Leaving out all pictures, retype the records exactly.
- - -
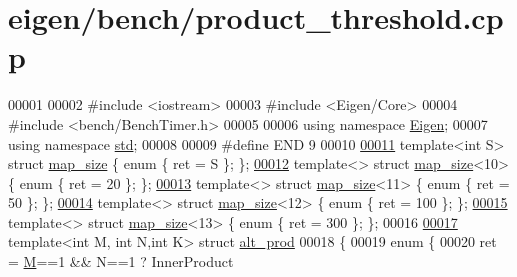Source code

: \hypertarget{eigen_2bench_2product__threshold_8cpp_source}{}\section{eigen/bench/product\+\_\+threshold.cpp}
\label{eigen_2bench_2product__threshold_8cpp_source}

\begin{DoxyCode}
00001 
00002 \textcolor{preprocessor}{#include <iostream>}
00003 \textcolor{preprocessor}{#include <Eigen/Core>}
00004 \textcolor{preprocessor}{#include <bench/BenchTimer.h>}
00005 
00006 \textcolor{keyword}{using namespace }\hyperlink{namespace_eigen}{Eigen};
00007 \textcolor{keyword}{using namespace }\hyperlink{namespacestd}{std};
00008 
00009 \textcolor{preprocessor}{#define END 9}
00010 
\hyperlink{structmap__size}{00011} \textcolor{keyword}{template}<\textcolor{keywordtype}{int} S> \textcolor{keyword}{struct }\hyperlink{structmap__size}{map\_size} \{ \textcolor{keyword}{enum} \{ ret = S \}; \};
\hyperlink{structmap__size_3_0110_01_4}{00012} \textcolor{keyword}{template}<>  \textcolor{keyword}{struct }\hyperlink{structmap__size}{map\_size}<10> \{ \textcolor{keyword}{enum} \{ ret = 20 \}; \};
\hyperlink{structmap__size_3_0111_01_4}{00013} \textcolor{keyword}{template}<>  \textcolor{keyword}{struct }\hyperlink{structmap__size}{map\_size}<11> \{ \textcolor{keyword}{enum} \{ ret = 50 \}; \};
\hyperlink{structmap__size_3_0112_01_4}{00014} \textcolor{keyword}{template}<>  \textcolor{keyword}{struct }\hyperlink{structmap__size}{map\_size}<12> \{ \textcolor{keyword}{enum} \{ ret = 100 \}; \};
\hyperlink{structmap__size_3_0113_01_4}{00015} \textcolor{keyword}{template}<>  \textcolor{keyword}{struct }\hyperlink{structmap__size}{map\_size}<13> \{ \textcolor{keyword}{enum} \{ ret = 300 \}; \};
00016 
\hyperlink{structalt__prod}{00017} \textcolor{keyword}{template}<\textcolor{keywordtype}{int} M, \textcolor{keywordtype}{int} N,\textcolor{keywordtype}{int} K> \textcolor{keyword}{struct }\hyperlink{structalt__prod}{alt\_prod}
00018 \{
00019   \textcolor{keyword}{enum} \{
00020     ret = \hyperlink{group___core___module_class_eigen_1_1_matrix}{M}==1 && N==1 ? InnerProduct

\end{DoxyCode}
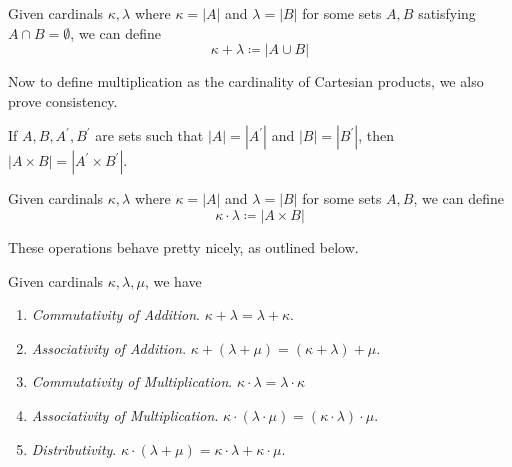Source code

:   \begin{definition}
    Given cardinals $\kappa, \lambda$ where $\kappa = |A|$ and $\lambda = |B|$ for some sets $A, B$ satisfying $A \cap B = \emptyset$, we can define 
    \begin{equation}
      \kappa + \lambda \coloneqq |A \cup B|
    \end{equation}
  \end{definition}

  Now to define multiplication as the cardinality of Cartesian products, we also prove consistency. 

  \begin{lemma} 
    If $A, B, A^\prime, B^\prime$ are sets such that $|A| = |A^\prime|$ and $|B| = |B^\prime|$, then $|A \times B| = |A^\prime \times B^\prime|$. 
  \end{lemma}

  \begin{definition}
    Given cardinals $\kappa, \lambda$ where $\kappa = |A|$ and $\lambda = |B|$ for some sets $A, B$, we can define 
    \begin{equation}
      \kappa \cdot \lambda \coloneqq |A \times B| 
    \end{equation}
  \end{definition}

  These operations behave pretty nicely, as outlined below. 

  \begin{theorem}
    Given cardinals $\kappa, \lambda, \mu$, we have 
    \begin{enumerate}
      \item \textit{Commutativity of Addition}. $\kappa + \lambda = \lambda + \kappa$. 
      \item \textit{Associativity of Addition}. $\kappa + (\lambda + \mu) = (\kappa + \lambda) + \mu$. 
      \item \textit{Commutativity of Multiplication}. $\kappa \cdot \lambda = \lambda \cdot \kappa$
      \item \textit{Associativity of Multiplication}. $\kappa \cdot (\lambda \cdot \mu) = (\kappa \cdot \lambda) \cdot \mu$. 
      \item \textit{Distributivity}. $\kappa \cdot (\lambda + \mu) = \kappa \cdot \lambda + \kappa \cdot \mu$. 
    \end{enumerate}
  \end{theorem}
- - -
RESULT OF THIS EXERCISE:
Source code

: \hypertarget{eigen_2bench_2product__threshold_8cpp_source}{}\section{eigen/bench/product\+\_\+threshold.cpp}
\label{eigen_2bench_2product__threshold_8cpp_source}

\begin{DoxyCode}
00001 
00002 \textcolor{preprocessor}{#include <iostream>}
00003 \textcolor{preprocessor}{#include <Eigen/Core>}
00004 \textcolor{preprocessor}{#include <bench/BenchTimer.h>}
00005 
00006 \textcolor{keyword}{using namespace }\hyperlink{namespace_eigen}{Eigen};
00007 \textcolor{keyword}{using namespace }\hyperlink{namespacestd}{std};
00008 
00009 \textcolor{preprocessor}{#define END 9}
00010 
\hyperlink{structmap__size}{00011} \textcolor{keyword}{template}<\textcolor{keywordtype}{int} S> \textcolor{keyword}{struct }\hyperlink{structmap__size}{map\_size} \{ \textcolor{keyword}{enum} \{ ret = S \}; \};
\hyperlink{structmap__size_3_0110_01_4}{00012} \textcolor{keyword}{template}<>  \textcolor{keyword}{struct }\hyperlink{structmap__size}{map\_size}<10> \{ \textcolor{keyword}{enum} \{ ret = 20 \}; \};
\hyperlink{structmap__size_3_0111_01_4}{00013} \textcolor{keyword}{template}<>  \textcolor{keyword}{struct }\hyperlink{structmap__size}{map\_size}<11> \{ \textcolor{keyword}{enum} \{ ret = 50 \}; \};
\hyperlink{structmap__size_3_0112_01_4}{00014} \textcolor{keyword}{template}<>  \textcolor{keyword}{struct }\hyperlink{structmap__size}{map\_size}<12> \{ \textcolor{keyword}{enum} \{ ret = 100 \}; \};
\hyperlink{structmap__size_3_0113_01_4}{00015} \textcolor{keyword}{template}<>  \textcolor{keyword}{struct }\hyperlink{structmap__size}{map\_size}<13> \{ \textcolor{keyword}{enum} \{ ret = 300 \}; \};
00016 
\hyperlink{structalt__prod}{00017} \textcolor{keyword}{template}<\textcolor{keywordtype}{int} M, \textcolor{keywordtype}{int} N,\textcolor{keywordtype}{int} K> \textcolor{keyword}{struct }\hyperlink{structalt__prod}{alt\_prod}
00018 \{
00019   \textcolor{keyword}{enum} \{
00020     ret = \hyperlink{group___core___module_class_eigen_1_1_matrix}{M}==1 && N==1 ? InnerProduct

\end{DoxyCode}
Source code

:   \begin{definition}
    Given cardinals $\kappa, \lambda$ where $\kappa = |A|$ and $\lambda = |B|$ for some sets $A, B$ satisfying $A \cap B = \emptyset$, we can define 
    \begin{equation}
      \kappa + \lambda \coloneqq |A \cup B|
    \end{equation}
  \end{definition}

  Now to define multiplication as the cardinality of Cartesian products, we also prove consistency. 

  \begin{lemma} 
    If $A, B, A^\prime, B^\prime$ are sets such that $|A| = |A^\prime|$ and $|B| = |B^\prime|$, then $|A \times B| = |A^\prime \times B^\prime|$. 
  \end{lemma}

  \begin{definition}
    Given cardinals $\kappa, \lambda$ where $\kappa = |A|$ and $\lambda = |B|$ for some sets $A, B$, we can define 
    \begin{equation}
      \kappa \cdot \lambda \coloneqq |A \times B| 
    \end{equation}
  \end{definition}

  These operations behave pretty nicely, as outlined below. 

  \begin{theorem}
    Given cardinals $\kappa, \lambda, \mu$, we have 
    \begin{enumerate}
      \item \textit{Commutativity of Addition}. $\kappa + \lambda = \lambda + \kappa$. 
      \item \textit{Associativity of Addition}. $\kappa + (\lambda + \mu) = (\kappa + \lambda) + \mu$. 
      \item \textit{Commutativity of Multiplication}. $\kappa \cdot \lambda = \lambda \cdot \kappa$
      \item \textit{Associativity of Multiplication}. $\kappa \cdot (\lambda \cdot \mu) = (\kappa \cdot \lambda) \cdot \mu$. 
      \item \textit{Distributivity}. $\kappa \cdot (\lambda + \mu) = \kappa \cdot \lambda + \kappa \cdot \mu$. 
    \end{enumerate}
  \end{theorem}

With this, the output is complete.